*** EXTRACTED RECORDS

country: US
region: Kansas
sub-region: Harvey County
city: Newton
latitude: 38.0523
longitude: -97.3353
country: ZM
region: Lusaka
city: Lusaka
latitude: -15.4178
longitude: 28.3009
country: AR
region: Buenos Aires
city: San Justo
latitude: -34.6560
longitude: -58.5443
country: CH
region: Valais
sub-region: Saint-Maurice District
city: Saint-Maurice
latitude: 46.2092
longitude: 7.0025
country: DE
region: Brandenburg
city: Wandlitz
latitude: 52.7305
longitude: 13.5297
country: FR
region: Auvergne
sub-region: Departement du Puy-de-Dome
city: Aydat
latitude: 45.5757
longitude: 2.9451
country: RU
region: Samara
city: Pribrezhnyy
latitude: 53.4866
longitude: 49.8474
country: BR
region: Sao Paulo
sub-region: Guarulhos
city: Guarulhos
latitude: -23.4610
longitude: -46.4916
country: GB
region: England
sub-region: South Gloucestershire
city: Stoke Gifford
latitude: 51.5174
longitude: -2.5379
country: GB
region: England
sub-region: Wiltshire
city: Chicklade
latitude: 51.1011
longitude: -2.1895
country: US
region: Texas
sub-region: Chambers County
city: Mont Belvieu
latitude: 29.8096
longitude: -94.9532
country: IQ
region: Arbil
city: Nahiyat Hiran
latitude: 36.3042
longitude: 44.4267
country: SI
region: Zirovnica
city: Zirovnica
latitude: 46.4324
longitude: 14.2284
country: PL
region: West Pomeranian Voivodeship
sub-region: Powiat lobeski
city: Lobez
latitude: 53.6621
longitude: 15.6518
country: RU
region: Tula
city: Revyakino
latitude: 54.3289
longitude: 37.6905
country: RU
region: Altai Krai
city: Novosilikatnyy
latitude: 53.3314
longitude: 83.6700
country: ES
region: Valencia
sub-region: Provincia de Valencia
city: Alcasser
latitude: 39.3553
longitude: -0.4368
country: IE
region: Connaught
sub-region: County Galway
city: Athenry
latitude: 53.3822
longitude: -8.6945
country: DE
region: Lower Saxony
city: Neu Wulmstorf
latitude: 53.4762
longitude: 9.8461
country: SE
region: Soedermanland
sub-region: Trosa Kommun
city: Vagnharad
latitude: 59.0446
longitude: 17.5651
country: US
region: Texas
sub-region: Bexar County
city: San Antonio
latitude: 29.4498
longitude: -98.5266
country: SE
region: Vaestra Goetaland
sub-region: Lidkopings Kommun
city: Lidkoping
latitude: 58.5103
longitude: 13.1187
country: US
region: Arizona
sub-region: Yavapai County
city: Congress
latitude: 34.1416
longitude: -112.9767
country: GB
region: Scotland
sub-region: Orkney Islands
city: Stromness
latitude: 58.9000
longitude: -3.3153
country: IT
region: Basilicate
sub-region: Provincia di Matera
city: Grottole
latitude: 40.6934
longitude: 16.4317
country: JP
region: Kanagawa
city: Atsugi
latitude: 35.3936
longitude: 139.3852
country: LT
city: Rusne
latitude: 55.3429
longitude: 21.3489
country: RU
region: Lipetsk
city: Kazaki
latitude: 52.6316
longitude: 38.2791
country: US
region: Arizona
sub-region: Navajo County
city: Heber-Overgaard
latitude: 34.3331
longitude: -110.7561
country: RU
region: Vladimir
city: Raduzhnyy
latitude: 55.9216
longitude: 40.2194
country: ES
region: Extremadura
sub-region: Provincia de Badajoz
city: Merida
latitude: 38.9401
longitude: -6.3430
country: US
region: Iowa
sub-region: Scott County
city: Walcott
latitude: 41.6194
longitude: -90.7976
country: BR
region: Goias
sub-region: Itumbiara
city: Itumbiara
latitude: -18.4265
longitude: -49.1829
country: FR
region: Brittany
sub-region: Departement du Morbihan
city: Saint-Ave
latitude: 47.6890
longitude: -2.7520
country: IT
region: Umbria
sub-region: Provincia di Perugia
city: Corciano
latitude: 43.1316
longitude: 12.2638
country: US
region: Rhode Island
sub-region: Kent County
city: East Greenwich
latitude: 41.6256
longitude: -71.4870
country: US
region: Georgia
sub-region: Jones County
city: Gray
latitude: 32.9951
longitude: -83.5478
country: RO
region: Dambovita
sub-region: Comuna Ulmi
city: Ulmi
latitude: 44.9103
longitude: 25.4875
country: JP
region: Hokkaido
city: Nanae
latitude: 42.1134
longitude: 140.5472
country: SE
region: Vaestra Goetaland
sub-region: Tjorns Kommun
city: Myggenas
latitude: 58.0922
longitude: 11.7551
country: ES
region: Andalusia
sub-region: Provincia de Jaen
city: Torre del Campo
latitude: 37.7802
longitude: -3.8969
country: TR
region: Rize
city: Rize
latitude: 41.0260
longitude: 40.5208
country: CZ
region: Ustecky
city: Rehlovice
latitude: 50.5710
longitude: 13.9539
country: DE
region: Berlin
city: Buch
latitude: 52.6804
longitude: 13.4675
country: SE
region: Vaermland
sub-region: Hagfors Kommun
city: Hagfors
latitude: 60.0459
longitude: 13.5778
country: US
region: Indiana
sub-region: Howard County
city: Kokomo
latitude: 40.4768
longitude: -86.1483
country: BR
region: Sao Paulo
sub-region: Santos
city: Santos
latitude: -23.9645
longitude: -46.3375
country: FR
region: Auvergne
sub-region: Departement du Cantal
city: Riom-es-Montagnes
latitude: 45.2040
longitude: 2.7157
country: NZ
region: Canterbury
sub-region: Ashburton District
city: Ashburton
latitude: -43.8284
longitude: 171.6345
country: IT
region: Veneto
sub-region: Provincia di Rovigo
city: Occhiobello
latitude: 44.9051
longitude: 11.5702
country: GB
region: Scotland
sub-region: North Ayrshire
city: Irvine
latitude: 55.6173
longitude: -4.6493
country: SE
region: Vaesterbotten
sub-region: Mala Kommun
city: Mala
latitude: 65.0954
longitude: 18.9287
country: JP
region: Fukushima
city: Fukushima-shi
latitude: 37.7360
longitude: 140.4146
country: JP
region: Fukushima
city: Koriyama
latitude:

******

YOUR TASK
Copy these records again, line for line, without any change.

FULL SOLUTION
country: US
region: Kansas
sub-region: Harvey County
city: Newton
latitude: 38.0523
longitude: -97.3353
country: ZM
region: Lusaka
city: Lusaka
latitude: -15.4178
longitude: 28.3009
country: AR
region: Buenos Aires
city: San Justo
latitude: -34.6560
longitude: -58.5443
country: CH
region: Valais
sub-region: Saint-Maurice District
city: Saint-Maurice
latitude: 46.2092
longitude: 7.0025
country: DE
region: Brandenburg
city: Wandlitz
latitude: 52.7305
longitude: 13.5297
country: FR
region: Auvergne
sub-region: Departement du Puy-de-Dome
city: Aydat
latitude: 45.5757
longitude: 2.9451
country: RU
region: Samara
city: Pribrezhnyy
latitude: 53.4866
longitude: 49.8474
country: BR
region: Sao Paulo
sub-region: Guarulhos
city: Guarulhos
latitude: -23.4610
longitude: -46.4916
country: GB
region: England
sub-region: South Gloucestershire
city: Stoke Gifford
latitude: 51.5174
longitude: -2.5379
country: GB
region: England
sub-region: Wiltshire
city: Chicklade
latitude: 51.1011
longitude: -2.1895
country: US
region: Texas
sub-region: Chambers County
city: Mont Belvieu
latitude: 29.8096
longitude: -94.9532
country: IQ
region: Arbil
city: Nahiyat Hiran
latitude: 36.3042
longitude: 44.4267
country: SI
region: Zirovnica
city: Zirovnica
latitude: 46.4324
longitude: 14.2284
country: PL
region: West Pomeranian Voivodeship
sub-region: Powiat lobeski
city: Lobez
latitude: 53.6621
longitude: 15.6518
country: RU
region: Tula
city: Revyakino
latitude: 54.3289
longitude: 37.6905
country: RU
region: Altai Krai
city: Novosilikatnyy
latitude: 53.3314
longitude: 83.6700
country: ES
region: Valencia
sub-region: Provincia de Valencia
city: Alcasser
latitude: 39.3553
longitude: -0.4368
country: IE
region: Connaught
sub-region: County Galway
city: Athenry
latitude: 53.3822
longitude: -8.6945
country: DE
region: Lower Saxony
city: Neu Wulmstorf
latitude: 53.4762
longitude: 9.8461
country: SE
region: Soedermanland
sub-region: Trosa Kommun
city: Vagnharad
latitude: 59.0446
longitude: 17.5651
country: US
region: Texas
sub-region: Bexar County
city: San Antonio
latitude: 29.4498
longitude: -98.5266
country: SE
region: Vaestra Goetaland
sub-region: Lidkopings Kommun
city: Lidkoping
latitude: 58.5103
longitude: 13.1187
country: US
region: Arizona
sub-region: Yavapai County
city: Congress
latitude: 34.1416
longitude: -112.9767
country: GB
region: Scotland
sub-region: Orkney Islands
city: Stromness
latitude: 58.9000
longitude: -3.3153
country: IT
region: Basilicate
sub-region: Provincia di Matera
city: Grottole
latitude: 40.6934
longitude: 16.4317
country: JP
region: Kanagawa
city: Atsugi
latitude: 35.3936
longitude: 139.3852
country: LT
city: Rusne
latitude: 55.3429
longitude: 21.3489
country: RU
region: Lipetsk
city: Kazaki
latitude: 52.6316
longitude: 38.2791
country: US
region: Arizona
sub-region: Navajo County
city: Heber-Overgaard
latitude: 34.3331
longitude: -110.7561
country: RU
region: Vladimir
city: Raduzhnyy
latitude: 55.9216
longitude: 40.2194
country: ES
region: Extremadura
sub-region: Provincia de Badajoz
city: Merida
latitude: 38.9401
longitude: -6.3430
country: US
region: Iowa
sub-region: Scott County
city: Walcott
latitude: 41.6194
longitude: -90.7976
country: BR
region: Goias
sub-region: Itumbiara
city: Itumbiara
latitude: -18.4265
longitude: -49.1829
country: FR
region: Brittany
sub-region: Departement du Morbihan
city: Saint-Ave
latitude: 47.6890
longitude: -2.7520
country: IT
region: Umbria
sub-region: Provincia di Perugia
city: Corciano
latitude: 43.1316
longitude: 12.2638
country: US
region: Rhode Island
sub-region: Kent County
city: East Greenwich
latitude: 41.6256
longitude: -71.4870
country: US
region: Georgia
sub-region: Jones County
city: Gray
latitude: 32.9951
longitude: -83.5478
country: RO
region: Dambovita
sub-region: Comuna Ulmi
city: Ulmi
latitude: 44.9103
longitude: 25.4875
country: JP
region: Hokkaido
city: Nanae
latitude: 42.1134
longitude: 140.5472
country: SE
region: Vaestra Goetaland
sub-region: Tjorns Kommun
city: Myggenas
latitude: 58.0922
longitude: 11.7551
country: ES
region: Andalusia
sub-region: Provincia de Jaen
city: Torre del Campo
latitude: 37.7802
longitude: -3.8969
country: TR
region: Rize
city: Rize
latitude: 41.0260
longitude: 40.5208
country: CZ
region: Ustecky
city: Rehlovice
latitude: 50.5710
longitude: 13.9539
country: DE
region: Berlin
city: Buch
latitude: 52.6804
longitude: 13.4675
country: SE
region: Vaermland
sub-region: Hagfors Kommun
city: Hagfors
latitude: 60.0459
longitude: 13.5778
country: US
region: Indiana
sub-region: Howard County
city: Kokomo
latitude: 40.4768
longitude: -86.1483
country: BR
region: Sao Paulo
sub-region: Santos
city: Santos
latitude: -23.9645
longitude: -46.3375
country: FR
region: Auvergne
sub-region: Departement du Cantal
city: Riom-es-Montagnes
latitude: 45.2040
longitude: 2.7157
country: NZ
region: Canterbury
sub-region: Ashburton District
city: Ashburton
latitude: -43.8284
longitude: 171.6345
country: IT
region: Veneto
sub-region: Provincia di Rovigo
city: Occhiobello
latitude: 44.9051
longitude: 11.5702
country: GB
region: Scotland
sub-region: North Ayrshire
city: Irvine
latitude: 55.6173
longitude: -4.6493
country: SE
region: Vaesterbotten
sub-region: Mala Kommun
city: Mala
latitude: 65.0954
longitude: 18.9287
country: JP
region: Fukushima
city: Fukushima-shi
latitude: 37.7360
longitude: 140.4146
country: JP
region: Fukushima
city: Koriyama
latitude:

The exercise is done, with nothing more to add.